Fino a qualche anno fa era l’ambito laboratorio- vetrina della globalizzazione rampante, appuntamento e passerella irrinunciabile per i potenti del pianeta e per il “vippume” che li accompagnava, dagli attori di Hollywood alle rockstar. Oggi sembra quasi un club esclusivo per notabili di provincia amanti delle nevi, un evento laterale e perfettamente depennabile dalla fitta agenda politico economica mondiale. L’unico peso che mettono in campo i partecipanti al World economic forum che durerà fino a venerdì è quello della loro ricchezza, sempre più concentrata nelle mani di pochi, come proprio ieri sottolineava l’Ong americana Oxfan.

Altro che classe dinamica che pretende di ragionare sull’avvenire e di anticipare le rivoluzioni economiche e tecnologiche, il cimitero degli elefanti di Davos assomiglia a più un’assemblea di proprietari terrieri, di latifondisti che cercano compromessi per proteggere le loro ricchezze senza darsi troppo fastidio a vicenda, gente che ha rinunciato da tempo a prendere in mano il timone di un mondo che gli sfugge di mano.

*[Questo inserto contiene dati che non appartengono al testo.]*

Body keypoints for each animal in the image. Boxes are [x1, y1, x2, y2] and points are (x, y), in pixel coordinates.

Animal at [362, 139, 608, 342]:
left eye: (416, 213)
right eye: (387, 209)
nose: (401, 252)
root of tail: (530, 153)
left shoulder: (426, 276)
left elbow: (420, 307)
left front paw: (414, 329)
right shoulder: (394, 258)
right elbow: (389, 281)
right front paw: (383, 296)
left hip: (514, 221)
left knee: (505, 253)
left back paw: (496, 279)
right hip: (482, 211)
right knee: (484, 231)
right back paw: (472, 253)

L’immagine più pregnante del crepuscolo degli dei è il grido d’allarme lanciato dagli albergatori: sono centinaia le stanze disponibili nelle lussuose strutture della località elvetica a causa delle defezioni a catena da parte dei primi ministri e dei capi di Stato; il World economic forum nell’epoca del sovranismo è infatti una tediosa perdita di tempo per chi ha faccende più importanti da sbrigare come, per esempio, Donald Trump, Theresa May ed Emmanuel Macron che quest’anno non metteranno piede nella cittadina svizzera.

Ognuno di loro è alle prese con la propria sfiancante crisi, lo shutdown e il muro al confine con il Messico per il presidente Usa, lo psicodramma Brexit per la premier britannica, i movimenti di protesta sociale per l’inquilino dell’Eliseo.

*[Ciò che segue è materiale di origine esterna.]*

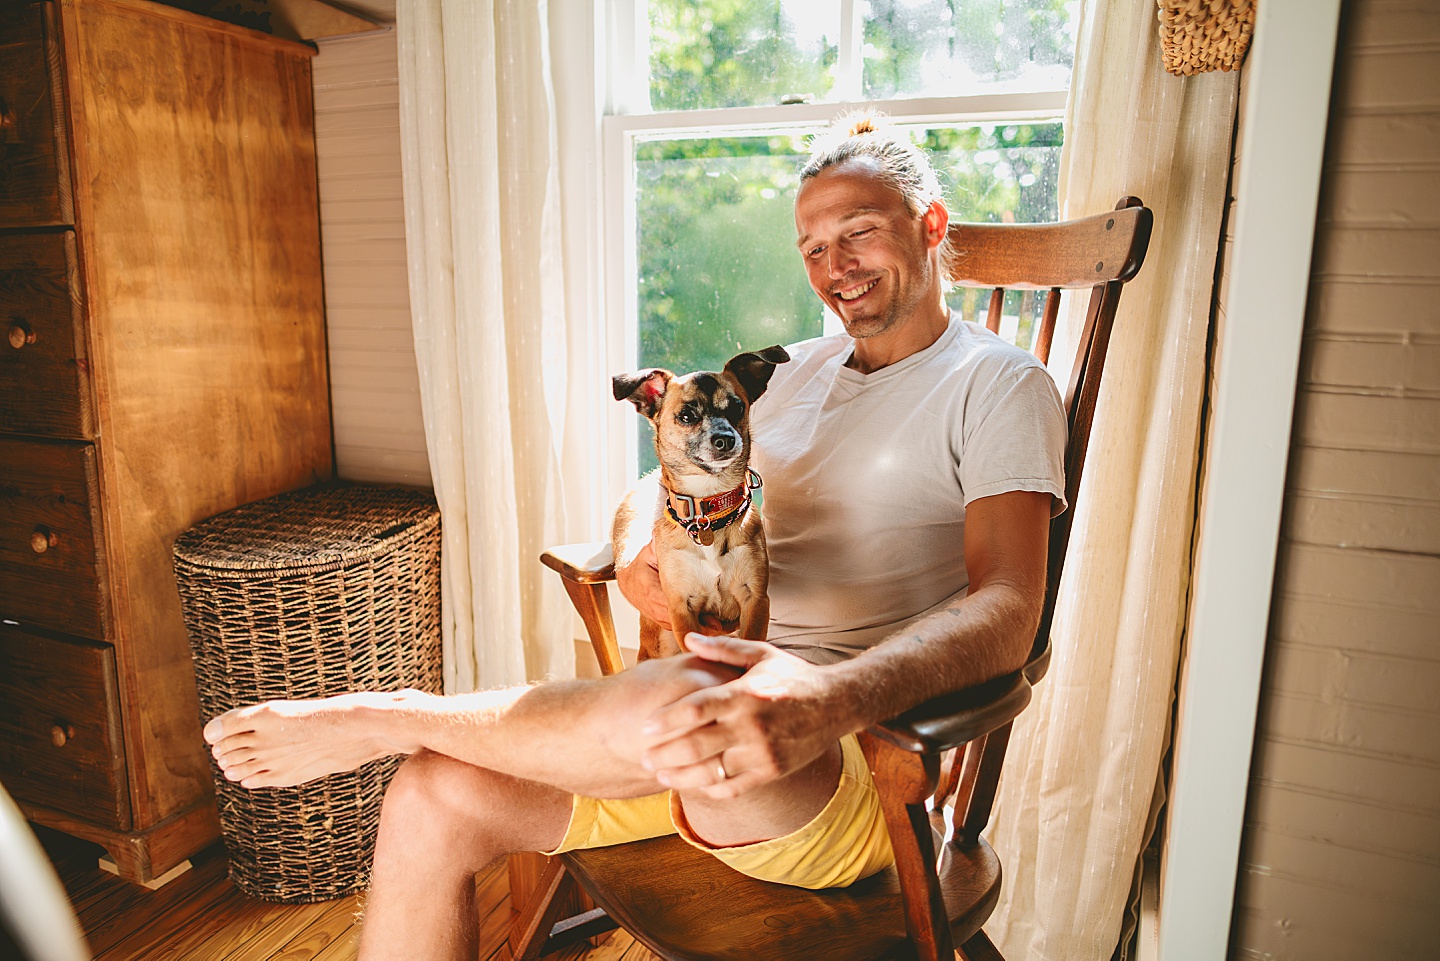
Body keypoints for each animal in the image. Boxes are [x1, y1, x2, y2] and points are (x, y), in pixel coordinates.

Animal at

Se negli anni 90 e nei primi 2000 il destino del mondo pareva giocarsi tra le luci soffuse delle conference room di Davos dove i “grandi” disegnavano le strategie finanziarie del futuro, evocavano un nuovo Eldorado mentre all’esterno pattuglie di agguerriti no- global contestavano la loro legittimità politica, oggi quell’immagine fa davvero tenerezza.

I no- global non esistono più, o meglio, le loro sofisticate ( e a volte prolisse) parole d’ordine sono state cooptate, frullate e riassunte nella propaganda nazional- populista delle nuove destre, molto più efficace e immediata per conquistare il consenso le classi medie impoverite proprio dalla globalizzazione che gli altri decantavano.

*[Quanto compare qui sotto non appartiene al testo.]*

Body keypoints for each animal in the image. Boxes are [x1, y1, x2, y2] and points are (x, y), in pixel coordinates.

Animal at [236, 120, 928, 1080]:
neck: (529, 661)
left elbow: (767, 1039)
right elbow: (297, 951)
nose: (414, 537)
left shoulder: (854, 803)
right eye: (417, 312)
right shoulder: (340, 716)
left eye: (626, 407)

L’establishment invece sta vivendo la più grave crisi di consenso del dopoguerra, le famiglie politiche socialdemocratiche e liberali paiono in via d’estinzione, le élite assediate nelle loro stesse capitali pagano la sfiducia crescente degli elettori che le accusano di aver svenduto le economie nazionali agli interessi dei banchieri e prima di poter “pensare globale” hanno bisogno di portare a casa salva la pelle.

E dire che il presupposto del World economic forum era proprio la progressiva rarefazione degli stati nazionali e la trasfor-mazione del mondo in un’unica area di libero scambio dove la politica avrebbe temperato gli spiriti animali del capitalismo finanziario. Tutto un altro film, insomma.

I sopravvissuti di Davos proveranno comunque a far finta di niente e a tratteggiare i loro futuri possibili; intanto all’esterno le misure di sicurezza sono imponenti come sempre, oltre 5mila tra agenti e membri dell’esercito ( ci saranno anche militari austriaci e italiani), spazio aereo chiuso per un raggio di 46 chilometri e fino a un’altitudine di 6mila metri.

Nel caso in cui le condizioni metereologiche dovessero risultare avverse è stato allestito un eliporto dal quale i circa tremila invitati potranno raggiungere il forum in limousine. Un’altra curiosità, che la dice lunga su quanto i tempi siano cambiati, riguarda proprio il responsabile per la sicurezza del vertice: si chiama Peter Peyer, è unesponente del partito socialista e nei primi anni 2000 è andato più volte al summit di Davos, ma tra le fila dei no- global a gridare slogan contro gli stessi capi di Stato che adesso ha deciso di proteggere, anche se non si sa da chi.